Seorang Quorawan, Himawan Pridityo, memiliki hipotesis bahwa teater adalah seni yang memiliki konsep speech acts. Bagi penonton, apa yang dikatakan oleh seorang aktor di atas panggung, bukanlah apa yang sebenarnya. Sehingga, penonton memiliki waktu untuk berpikir bahwa realita yang ada di atas panggung, bukanlah seperti realita yang ada di sekitarnya. Apa yang didapatkan masyarakat dengan kebiasaan ini?
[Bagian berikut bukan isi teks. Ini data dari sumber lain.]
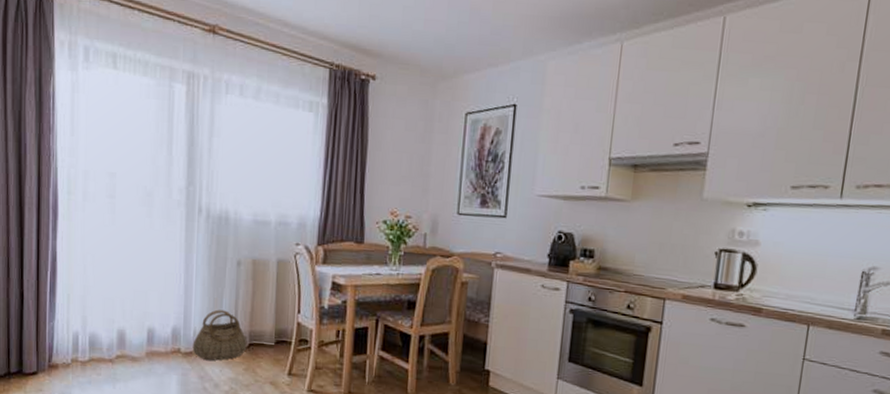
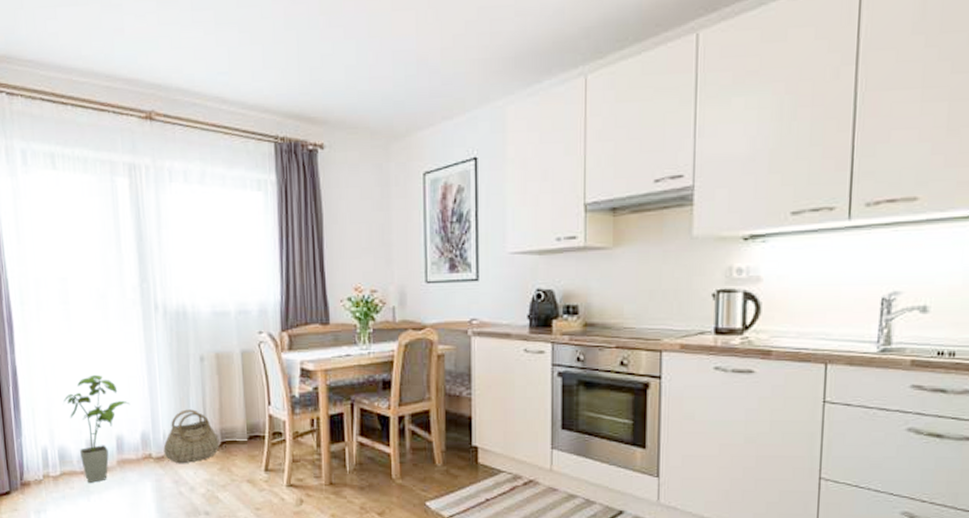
house plant: none [100,267,165,371] -> present [63,374,130,483]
Hipotesis Himawan, kondisi ini menjadikan masyarakat jauh lebih terbuka dengan apapun perbedaan pendapat. Karena itu, di wilayah yang teaternya hidup, perbedaan keyakinan dan pendapat tidak menjadikan gesekan yang bisa menimbulkan konflik. 

Nusantara sebagai Analogi


Di Eropa, kita mengenal nama Ahmed Aboutaleb seorang keturunan Belanda-Maroko beragama Islam yang menjadi walikota Rotterdam, Belanda (yang notebene mayoritas Kristen). Sedangkan Sadiq Khan yang merupakan keturunan Pakistan-Inggris menjadi walikota London, yang hampir separuhnya beragama Kristen. Daerah dengan penduduk yang terbiasa menonton teater lebih terbuka dengan perbedaan, juga terbiasa untuk melihat banyak "realita" juga "makna kata" dari setiap komunikasi.
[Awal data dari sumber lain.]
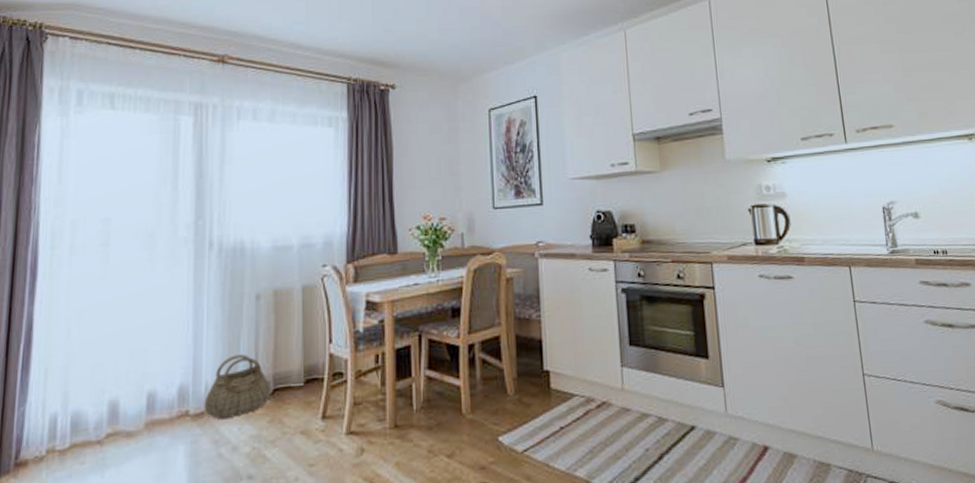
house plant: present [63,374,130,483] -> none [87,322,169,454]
Bagaimana dengan Nusantara? Sejak dulu, kita mengenal Nusantara sebagai wilayah yang menjadikan orang-orang dengan perbedaan pendapat, keyakinan, dan suku, bisa duduk berdampingan. Karena itu, kita mengenal istilah sinkretisme yang menjadikan adat istiadat setempat bisa berjalan berbarengan dengan agama. Bagaimana Hindu di Bali bisa berbeda jauh dengan Hindu di India, adalah karena sinkretisme budaya Bali dengan agama Hindu. 

Sedangkan untuk Islam, kalangan NU misalnya, juga melakukan banyak negosiasi terhadap Islam. Meski dilabeli dengan cukup negatif sebagai "Islam Nusantara", namun konsep inilah yang menjadikan Islam sebagai agama bisa tersebar luas di Indonesia (khususnya Jawa).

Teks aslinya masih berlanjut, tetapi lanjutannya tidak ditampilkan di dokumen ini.